The horizon of Generative AI is continuously expanding, promising a future across various domains. The present advancements in the technology are only the topmost layer of its capability, however, the development of such capabilities would have dramatic and unforeseen implications across industries. Although one of the major concerns of the technology is cybersecurity, however, if used efficiently it can contribute significantly to the strengthening of cybersecurity. This can be done by generating scenarios to test and bolster security systems against a myriad of threats. By simulating cyber-attacks, it helps in identifying vulnerabilities and fortifying security infrastructures.

Generative AI is poised to play a pivotal role in drug discovery, by generating molecular structures and novel compounds with desired properties that could potentially be new drug candidates.  It can accelerate the process significantly reducing the time and resources required to bring new treatments to market.

Additionally, climate modeling is another area where generative AI can have a profound impact. By generating simulations of climate scenarios, it can aid in predicting climate change dynamics thus, guiding policy-making and planning, contributing to a more sustainable future.
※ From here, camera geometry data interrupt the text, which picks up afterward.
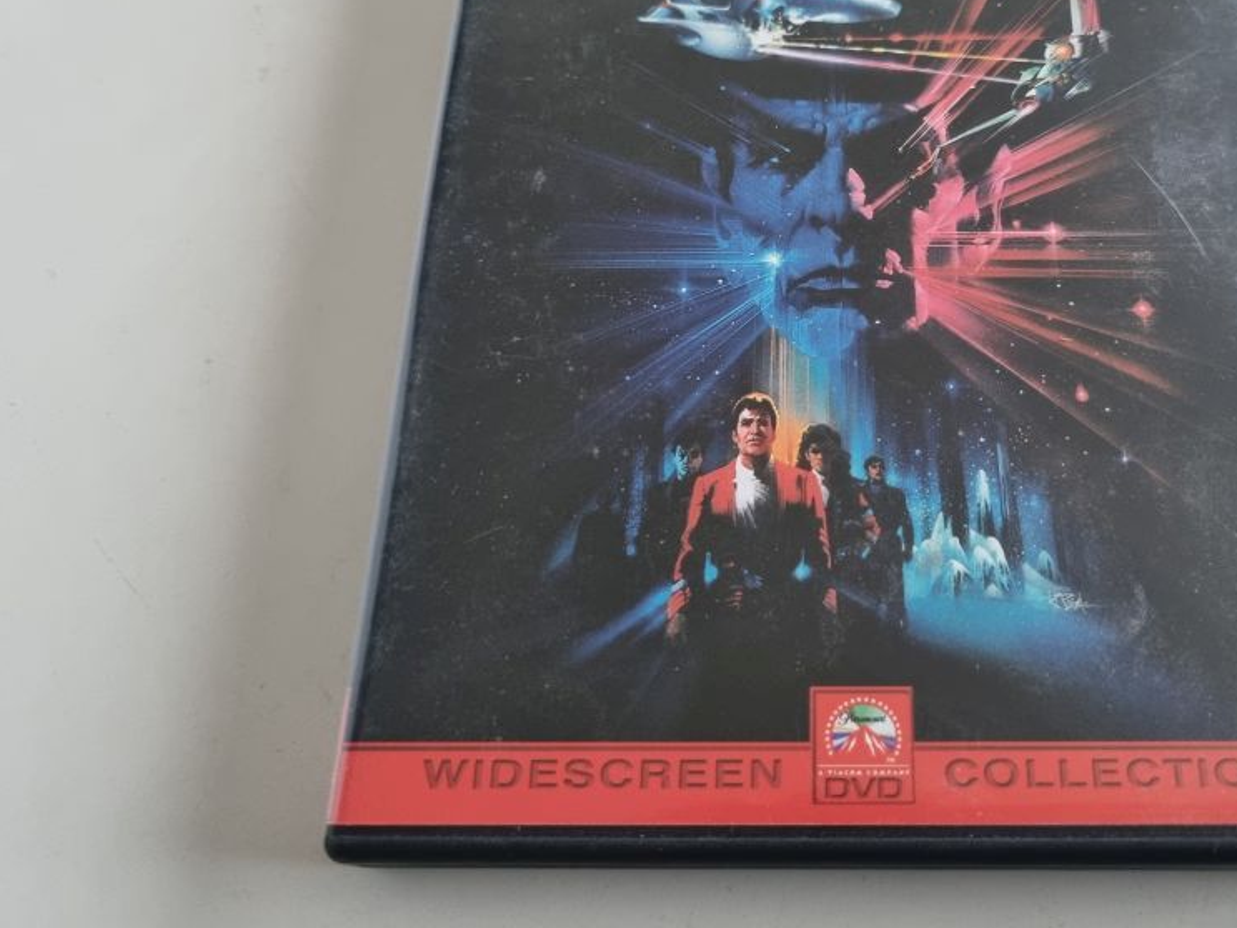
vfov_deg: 40.2
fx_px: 1251
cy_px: 313
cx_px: 829
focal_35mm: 35
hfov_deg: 51.6
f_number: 1.8
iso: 640
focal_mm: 5.4
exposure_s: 1/25
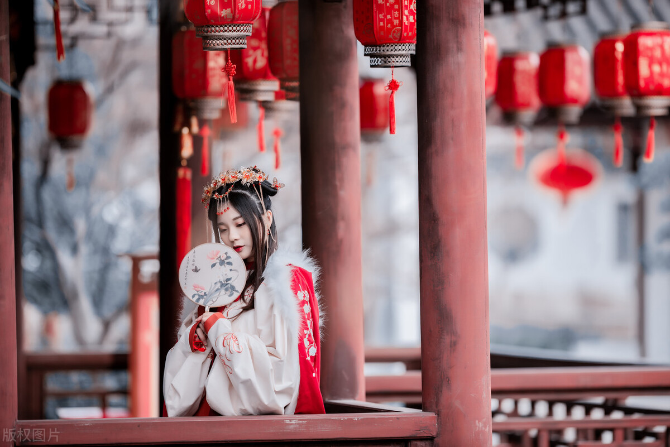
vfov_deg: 6.9
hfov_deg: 10.3
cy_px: 224
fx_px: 3723
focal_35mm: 200
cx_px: 335
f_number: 2.2
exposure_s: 1/320
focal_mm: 200
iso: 125
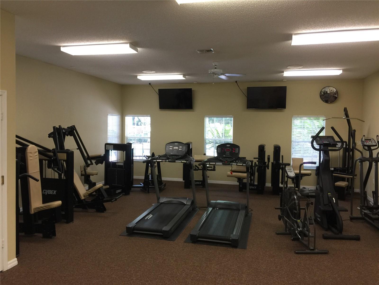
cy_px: 142
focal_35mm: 29
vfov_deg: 48.2
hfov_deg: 61.7
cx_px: 190
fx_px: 318
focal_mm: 4.15
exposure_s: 1/30
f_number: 2.2
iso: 50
Moreover, generative AI holds promise in automating and enhancing design processes in fields including architecture and engineering. By generating design proposals based on specified criteria it can foster creativity and efficiency, facilitating the realization of innovative and optimized designs. Furthermore, generative AI can also contribute to the customization of the learning materials to cater to individual needs and preferences, thus personalizing education. It could generate practice problems, essays, or interactive lessons, enhancing the learning experience.

Encapsulating the use of responsibly generative AI can substantially increase labor productivity across the economy. However, as generative AI has been known to produce content that’s biased, factually wrong, or illegally scraped from a copyrighted source organizations should reckon with the reputational and legal risks to which they may become exposed. A potential method is keeping the human in the loop to ensure effective surveillance of the outputs generated by generative AI. 

As we stand on the cusp of a future intertwined with generative AI, fostering a culture of ethical awareness, continuous learning, and responsible innovation is imperative. It is through such a balanced approach that the promise of Generative AI can be fully realized, ushering in a new epoch of technological advancement and societal betterment.